> What is being asked
For every entry that follows, return the words exactly and omit any picture.

Collected data

··········

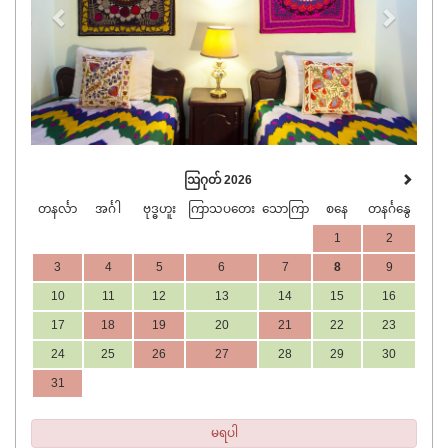
ဩဂုတ် 2026
တနင်္လာ
အင်္ဂါ
ဗုဒ္ဓဟူး
ကြာသပတေး
သောကြာ
စနေ
တနင်္ဂနွေ
1
2
3
4
5
6
7
8
9
10
11
12
13
14
15
16
17
18
19
20
21
22
23
24
25
26
27
28
29
30
31
မရပါ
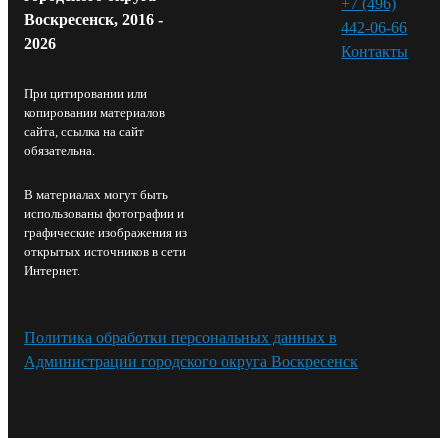
+7 (496)
Воскресенск, 2016 -
442-06-66
2026
Контакты⁠
При цитировании или
копировании материалов
сайта, ссылка на сайт
обязательна.
В материалах могут быть
использованы фотографии и
графические изображения из
открытых источников в сети
Интернет.
Политика обработки персональных данных в
Администрации городского округа Воскресенск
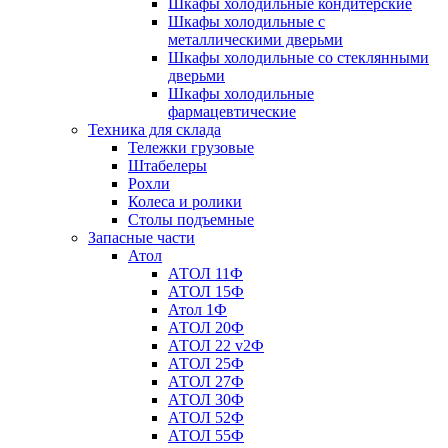
Шкафы холодильные кондитерские
Шкафы холодильные с
металлическими дверьми
Шкафы холодильные со стеклянными
дверьми
Шкафы холодильные
фармацевтические
Техника для склада
Тележки грузовые
Штабелеры
Рохли
Колеса и ролики
Столы подъемные
Запасные части
Атол
АТОЛ 11Ф
АТОЛ 15Ф
Атол 1Ф
АТОЛ 20Ф
АТОЛ 22 v2Ф
АТОЛ 25Ф
АТОЛ 27Ф
АТОЛ 30Ф
АТОЛ 52Ф
АТОЛ 55Ф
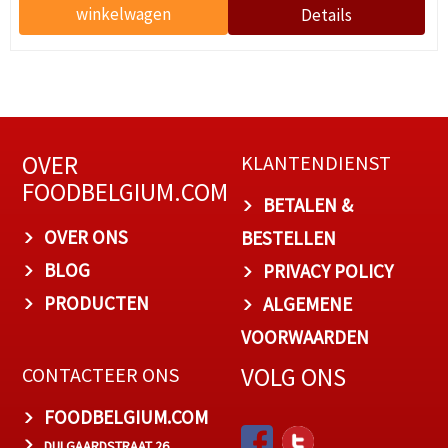
OVER
KLANTENDIENST
FOODBELGIUM.COM
BETALEN &
OVER ONS
BESTELLEN
BLOG
PRIVACY POLICY
PRODUCTEN
ALGEMENE
VOORWAARDEN
VOLG ONS
CONTACTEER ONS
FOODBELGIUM.COM
DULGAARDSTRAAT 26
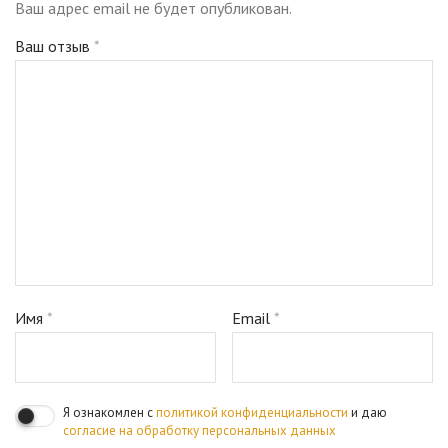
Ваш адрес email не будет опубликован.
Ваш отзыв
*
Имя
*
Email
*
Я ознакомлен с
политикой конфиденциальности
и даю
согласие на обработку персональных данных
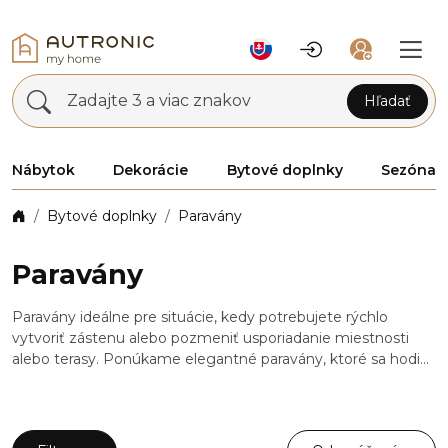
Zadajte 3 a viac znakov
Hľadať
Nábytok
Dekorácie
Bytové doplnky
Sezóna
Bytové doplnky
Paravány
Paravány
Paravány ideálne pre situácie, kedy potrebujete rýchlo
vytvoriť zástenu alebo pozmeniť usporiadanie miestnosti
alebo terasy. Ponúkame elegantné paravány, ktoré sa hodia
do každého interiéru. Naše paravány sú vyrobené z
kvalitných materiálov a sú navrhnuté tak, aby vám poskytli
súkromie. Okrem paravánov ponúkame aj širokú škálu
doplnkov, ako sú zrkadlá, nemí sluhovia, vankúše a ďalšie,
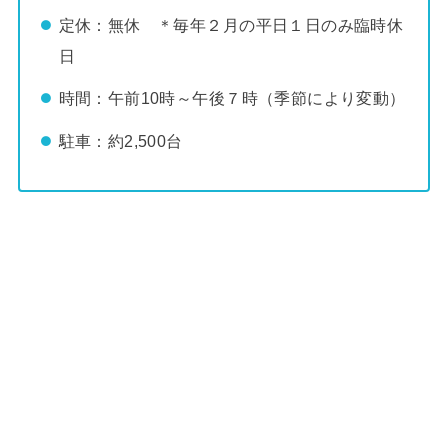
定休：無休 ＊毎年２月の平日１日のみ臨時休
日
時間：午前10時～午後７時（季節により変動）
駐車：約2,500台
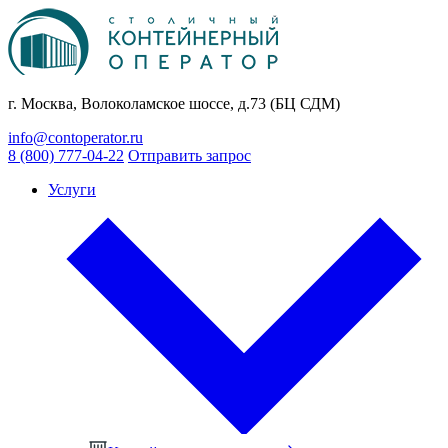
г. Москва, Волоколамское шоссе, д.73 (БЦ СДМ)
info@contoperator.ru
8 (800) 777-04-22
Отправить запрос
Услуги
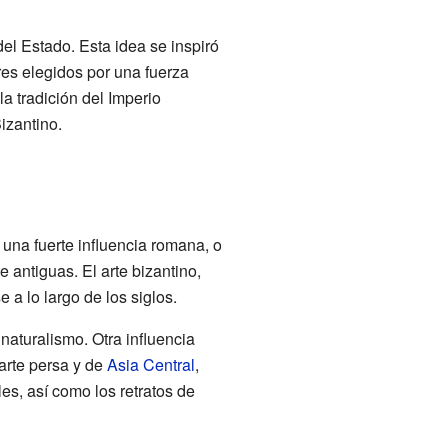
del Estado. Esta idea se inspiró
es elegidos por una fuerza
a tradición del Imperio
izantino.
a una fuerte influencia romana, o
antiguas. El arte bizantino,
a lo largo de los siglos.
naturalismo. Otra influencia
 arte persa y de
Asia Central
,
es, así como los retratos de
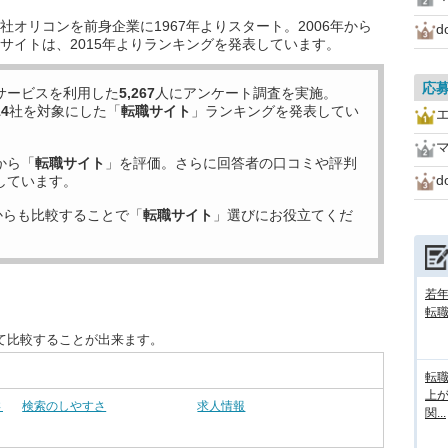
オリコンを前身企業に1967年よりスタート。2006年から
d
サイトは、2015年よりランキングを発表しています。
応
サービスを利用した
5,267
人にアンケート調査を実施。
14
社を対象にした「
転職サイト
」ランキングを発表してい
から「
転職サイト
」を評価。さらに回答者の口コミや評判
d
しています。
からも比較することで「
転職サイト
」選びにお役立てくだ
若
転
て比較することが出来ます。
転
上
さ
検索のしやすさ
求人情報
関...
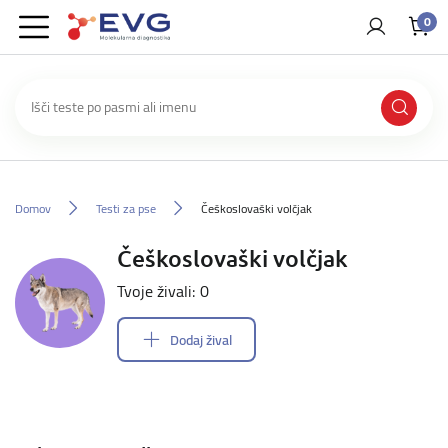
0
Domov
Testi za pse
Češkoslovaški volčjak
Češkoslovaški volčjak
Tvoje živali: 0
Dodaj žival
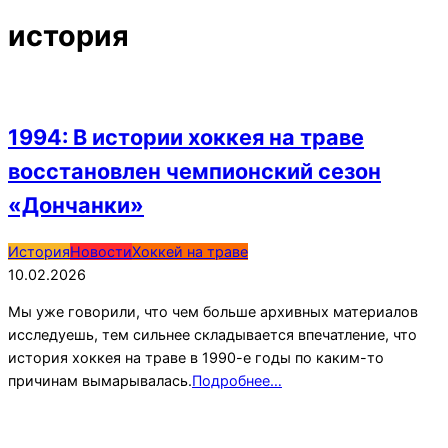
история
1994: В истории хоккея на траве
восстановлен чемпионский сезон
«Дончанки»
2026-
История
Новости
Хоккей на траве
02-
10.02.2026
10
Мы уже говорили, что чем больше архивных материалов
исследуешь, тем сильнее складывается впечатление, что
история хоккея на траве в 1990-е годы по каким-то
причинам вымарывалась.
Подробнее…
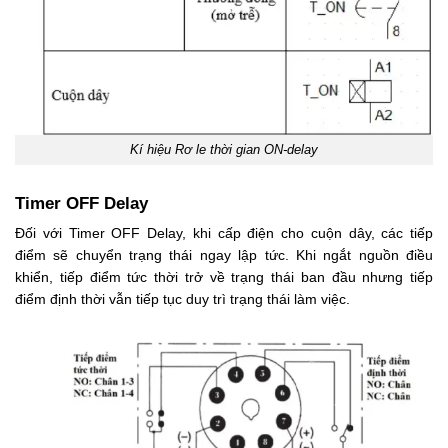
Kí hiệu Rơ le thời gian ON-delay
Timer OFF Delay
Đối với Timer OFF Delay, khi cấp điện cho cuộn dây, các tiếp
điểm sẽ chuyển trạng thái ngay lập tức. Khi ngắt nguồn điều
khiển, tiếp điểm tức thời trở về trạng thái ban đầu nhưng tiếp
điểm định thời vẫn tiếp tục duy trì trạng thái làm việc.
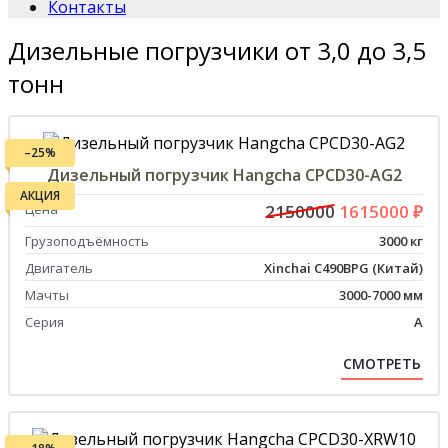
Контакты
Дизельные погрузчики от 3,0 до 3,5
тонн
–25%
Дизельный погрузчик Hangcha CPCD30-AG2
АКЦИЯ
Цена
2150000
1615000 ₽
Грузоподъёмность
3000 кг
Двигатель
Xinchai C490BPG (Китай)
Мачты
3000-7000 мм
Серия
А
СМОТРЕТЬ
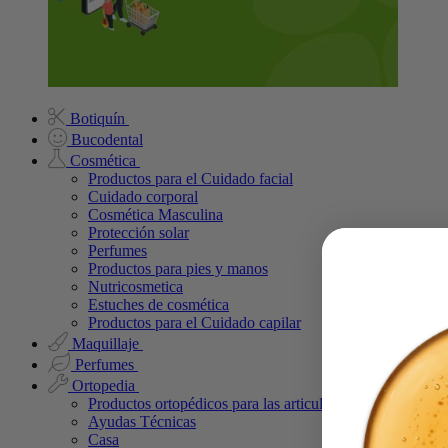
Botiquín
Bucodental
Cosmética
Productos para el Cuidado facial
Cuidado corporal
Cosmética Masculina
Protección solar
Perfumes
Productos para pies y manos
Nutricosmetica
Estuches de cosmética
Productos para el Cuidado capilar
Maquillaje
Perfumes
Ortopedia
Productos ortopédicos para las articulaciones
Ayudas Técnicas
Casa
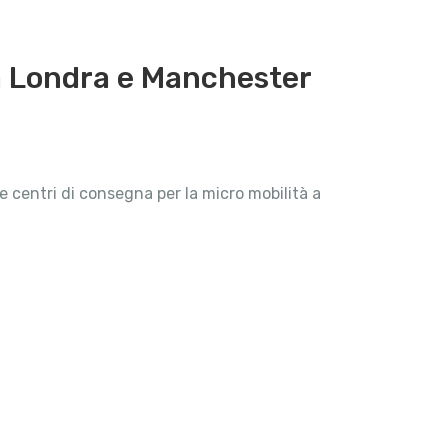
 a Londra e Manchester
e centri di consegna per la micro mobilità a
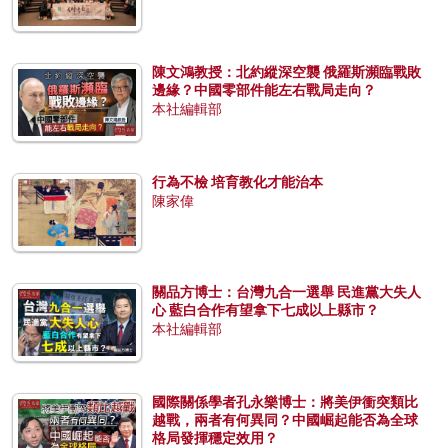
陳文鴻教授：北約縱深空襲 俄羅斯瀕臨戰敗
邊緣？中國零部件能左右戰局走向？
本社編輯部
行為不檢 培育教化才能治本
陳家偉
關品方博士：台灣九合一選舉 民進黨大失人
心 藍白合作有望拿下七成以上縣市？
本社編輯部
國際關係學者孔永樂博士：將美伊衝突類比
越戰，兩者有何異同？中國崛起能否為全球
格局發揮穩定效用？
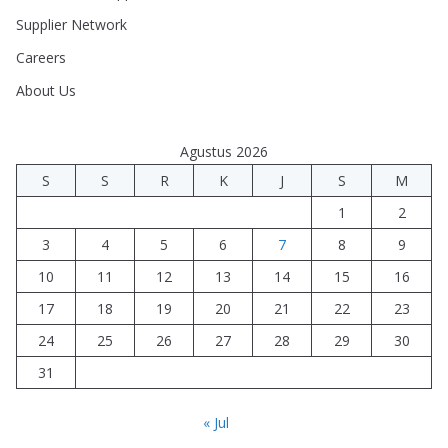
Supplier Network
Careers
About Us
Agustus 2026
S
S
R
K
J
S
M
1
2
3
4
5
6
7
8
9
10
11
12
13
14
15
16
17
18
19
20
21
22
23
24
25
26
27
28
29
30
31
« Jul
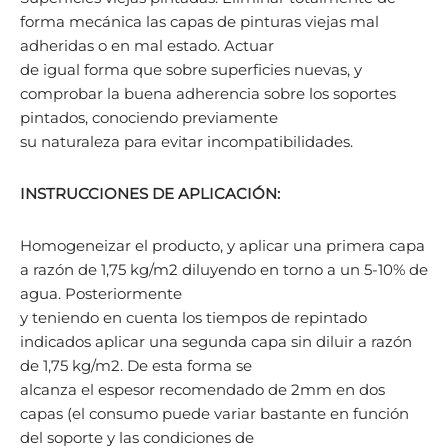
forma mecánica las capas de pinturas viejas mal
adheridas o en mal estado. Actuar
de igual forma que sobre superficies nuevas, y
comprobar la buena adherencia sobre los soportes
pintados, conociendo previamente
su naturaleza para evitar incompatibilidades.
INSTRUCCIONES DE APLICACIÓN:
Homogeneizar el producto, y aplicar una primera capa
a razón de 1,75 kg/m2 diluyendo en torno a un 5-10% de
agua. Posteriormente
y teniendo en cuenta los tiempos de repintado
indicados aplicar una segunda capa sin diluir a razón
de 1,75 kg/m2. De esta forma se
alcanza el espesor recomendado de 2mm en dos
capas (el consumo puede variar bastante en función
del soporte y las condiciones de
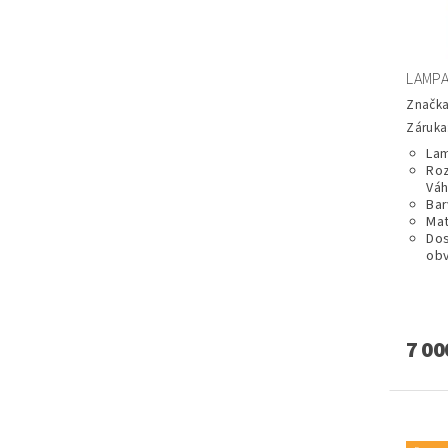
LAMPA
Značk
Záruka:
Lam
Roz
Váh
Bar
Mat
Dos
obv
7 00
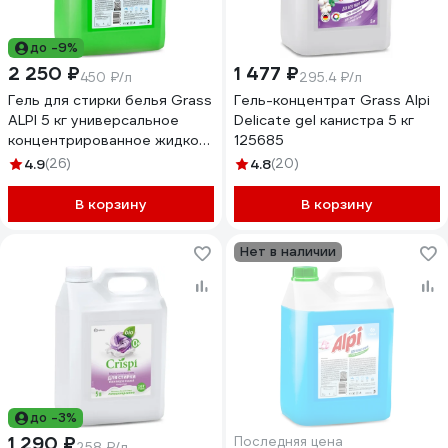
до -9%
2 250 ₽
1 477 ₽
450 ₽/л
295.4 ₽/л
Гель для стирки белья Grass
Гель-концентрат Grass Alpi
ALPI 5 кг универсальное
Delicate gel канистра 5 кг
концентрированное жидкое
125685
средство для цветных
4.9
(26)
4.8
(20)
вещей 125186
В корзину
В корзину
Нет в наличии
до -3%
1 290 ₽
Последняя цена
258 ₽/л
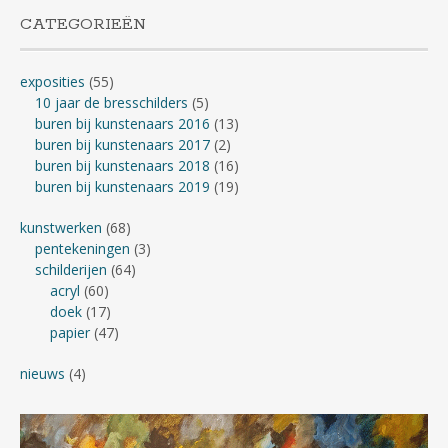
CATEGORIEËN
exposities
(55)
10 jaar de bresschilders
(5)
buren bij kunstenaars 2016
(13)
buren bij kunstenaars 2017
(2)
buren bij kunstenaars 2018
(16)
buren bij kunstenaars 2019
(19)
kunstwerken
(68)
pentekeningen
(3)
schilderijen
(64)
acryl
(60)
doek
(17)
papier
(47)
nieuws
(4)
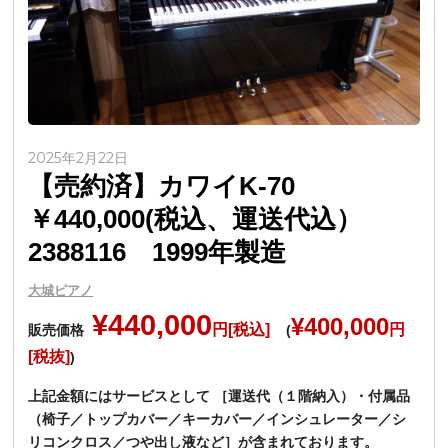
2025年2月22日
【売約済】カワイK-70
￥440,000(税込、運送代込）
2388116 1999年製造
大城ピアノ
¥440,000
¥400,000
円[税込]
円
販売価格
(
[税抜]
)
上記金額にはサービスとして ［運送代（１階納入）・付属品
（椅子／トップカバー／キーカバー／インシュレーター／シ
リコンクロス／つや出し液など］が含まれております。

··········

> Exercise output
ဩဂုတ် 2026
တနင်္လာ
အင်္ဂါ
ဗုဒ္ဓဟူး
ကြာသပတေး
သောကြာ
စနေ
တနင်္ဂနွေ
1
2
3
4
5
6
7
8
9
10
11
12
13
14
15
16
17
18
19
20
21
22
23
24
25
26
27
28
29
30
31
မရပါ
+7 (496)
Воскресенск, 2016 -
442-06-66
2026
Контакты⁠
При цитировании или
копировании материалов
сайта, ссылка на сайт
обязательна.
В материалах могут быть
использованы фотографии и
графические изображения из
открытых источников в сети
Интернет.
Политика обработки персональных данных в
Администрации городского округа Воскресенск
Шкафы холодильные кондитерские
Шкафы холодильные с
металлическими дверьми
Шкафы холодильные со стеклянными
дверьми
Шкафы холодильные
фармацевтические
Техника для склада
Тележки грузовые
Штабелеры
Рохли
Колеса и ролики
Столы подъемные
Запасные части
Атол
АТОЛ 11Ф
АТОЛ 15Ф
Атол 1Ф
АТОЛ 20Ф
АТОЛ 22 v2Ф
АТОЛ 25Ф
АТОЛ 27Ф
АТОЛ 30Ф
АТОЛ 52Ф
АТОЛ 55Ф
OVER
KLANTENDIENST
FOODBELGIUM.COM
BETALEN &
OVER ONS
BESTELLEN
BLOG
PRIVACY POLICY
PRODUCTEN
ALGEMENE
VOORWAARDEN
VOLG ONS
CONTACTEER ONS
FOODBELGIUM.COM
DULGAARDSTRAAT 26
Ваш адрес email не будет опубликован.
Ваш отзыв
*
Имя
*
Email
*
Я ознакомлен с
политикой конфиденциальности
и даю
согласие на обработку персональных данных
Zadajte 3 a viac znakov
Hľadať
Nábytok
Dekorácie
Bytové doplnky
Sezóna
Bytové doplnky
Paravány
Paravány
Paravány ideálne pre situácie, kedy potrebujete rýchlo
vytvoriť zástenu alebo pozmeniť usporiadanie miestnosti
alebo terasy. Ponúkame elegantné paravány, ktoré sa hodia
do každého interiéru. Naše paravány sú vyrobené z
kvalitných materiálov a sú navrhnuté tak, aby vám poskytli
súkromie. Okrem paravánov ponúkame aj širokú škálu
doplnkov, ako sú zrkadlá, nemí sluhovia, vankúše a ďalšie,
定休：無休 ＊毎年２月の平日１日のみ臨時休
日
時間：午前10時～午後７時（季節により変動）
駐車：約2,500台
г. Москва, Волоколамское шоссе, д.73 (БЦ СДМ)
info@contoperator.ru
8 (800) 777-04-22
Отправить запрос
Услуги
del Estado. Esta idea se inspiró
es elegidos por una fuerza
a tradición del Imperio
izantino.
a una fuerte influencia romana, o
antiguas. El arte bizantino,
a lo largo de los siglos.
naturalismo. Otra influencia
 arte persa y de
Asia Central
,
es, así como los retratos de
オリコンを前身企業に1967年よりスタート。2006年から
d
サイトは、2015年よりランキングを発表しています。
応
サービスを利用した
5,267
人にアンケート調査を実施。
14
社を対象にした「
転職サイト
」ランキングを発表してい
から「
転職サイト
」を評価。さらに回答者の口コミや評判
d
しています。
からも比較することで「
転職サイト
」選びにお役立てくだ
若
転
て比較することが出来ます。
転
上
さ
検索のしやすさ
求人情報
関...
0
Domov
Testi za pse
Češkoslovaški volčjak
Češkoslovaški volčjak
Tvoje živali: 0
Dodaj žival
история
1994: В истории хоккея на траве
восстановлен чемпионский сезон
«Дончанки»
2026-
История
Новости
Хоккей на траве
02-
10.02.2026
10
Мы уже говорили, что чем больше архивных материалов
исследуешь, тем сильнее складывается впечатление, что
история хоккея на траве в 1990-е годы по каким-то
причинам вымарывалась.
Подробнее…
Kí hiệu Rơ le thời gian ON-delay
Timer OFF Delay
Đối với Timer OFF Delay, khi cấp điện cho cuộn dây, các tiếp
điểm sẽ chuyển trạng thái ngay lập tức. Khi ngắt nguồn điều
khiển, tiếp điểm tức thời trở về trạng thái ban đầu nhưng tiếp
điểm định thời vẫn tiếp tục duy trì trạng thái làm việc.
Контакты
Дизельные погрузчики от 3,0 до 3,5
тонн
–25%
Дизельный погрузчик Hangcha CPCD30-AG2
АКЦИЯ
Цена
2150000
1615000 ₽
Грузоподъёмность
3000 кг
Двигатель
Xinchai C490BPG (Китай)
Мачты
3000-7000 мм
Серия
А
СМОТРЕТЬ
Botiquín
Bucodental
Cosmética
Productos para el Cuidado facial
Cuidado corporal
Cosmética Masculina
Protección solar
Perfumes
Productos para pies y manos
Nutricosmetica
Estuches de cosmética
Productos para el Cuidado capilar
Maquillaje
Perfumes
Ortopedia
Productos ortopédicos para las articulaciones
Ayudas Técnicas
Casa
 a Londra e Manchester
e centri di consegna per la micro mobilità a
陳文鴻教授：北約縱深空襲 俄羅斯瀕臨戰敗
邊緣？中國零部件能左右戰局走向？
本社編輯部
行為不檢 培育教化才能治本
陳家偉
關品方博士：台灣九合一選舉 民進黨大失人
心 藍白合作有望拿下七成以上縣市？
本社編輯部
國際關係學者孔永樂博士：將美伊衝突類比
越戰，兩者有何異同？中國崛起能否為全球
格局發揮穩定效用？
Supplier Network
Careers
About Us
Agustus 2026
S
S
R
K
J
S
M
1
2
3
4
5
6
7
8
9
10
11
12
13
14
15
16
17
18
19
20
21
22
23
24
25
26
27
28
29
30
31
« Jul
forma mecánica las capas de pinturas viejas mal
adheridas o en mal estado. Actuar
de igual forma que sobre superficies nuevas, y
comprobar la buena adherencia sobre los soportes
pintados, conociendo previamente
su naturaleza para evitar incompatibilidades.
INSTRUCCIONES DE APLICACIÓN:
Homogeneizar el producto, y aplicar una primera capa
a razón de 1,75 kg/m2 diluyendo en torno a un 5-10% de
agua. Posteriormente
y teniendo en cuenta los tiempos de repintado
indicados aplicar una segunda capa sin diluir a razón
de 1,75 kg/m2. De esta forma se
alcanza el espesor recomendado de 2mm en dos
capas (el consumo puede variar bastante en función
del soporte y las condiciones de
LAMPA
Značk
Záruka:
Lam
Roz
Váh
Bar
Mat
Dos
obv
7 00
до -9%
2 250 ₽
1 477 ₽
450 ₽/л
295.4 ₽/л
Гель для стирки белья Grass
Гель-концентрат Grass Alpi
ALPI 5 кг универсальное
Delicate gel канистра 5 кг
концентрированное жидкое
125685
средство для цветных
4.9
(26)
4.8
(20)
вещей 125186
В корзину
В корзину
Нет в наличии
до -3%
1 290 ₽
Последняя цена
258 ₽/л
CATEGORIEËN
exposities
(55)
10 jaar de bresschilders
(5)
buren bij kunstenaars 2016
(13)
buren bij kunstenaars 2017
(2)
buren bij kunstenaars 2018
(16)
buren bij kunstenaars 2019
(19)
kunstwerken
(68)
pentekeningen
(3)
schilderijen
(64)
acryl
(60)
doek
(17)
papier
(47)
nieuws
(4)
2025年2月22日
【売約済】カワイK-70
￥440,000(税込、運送代込）
2388116 1999年製造
大城ピアノ
¥440,000
¥400,000
円[税込]
円
販売価格
(
[税抜]
)
上記金額にはサービスとして ［運送代（１階納入）・付属品
（椅子／トップカバー／キーカバー／インシュレーター／シ
リコンクロス／つや出し液など］が含まれております。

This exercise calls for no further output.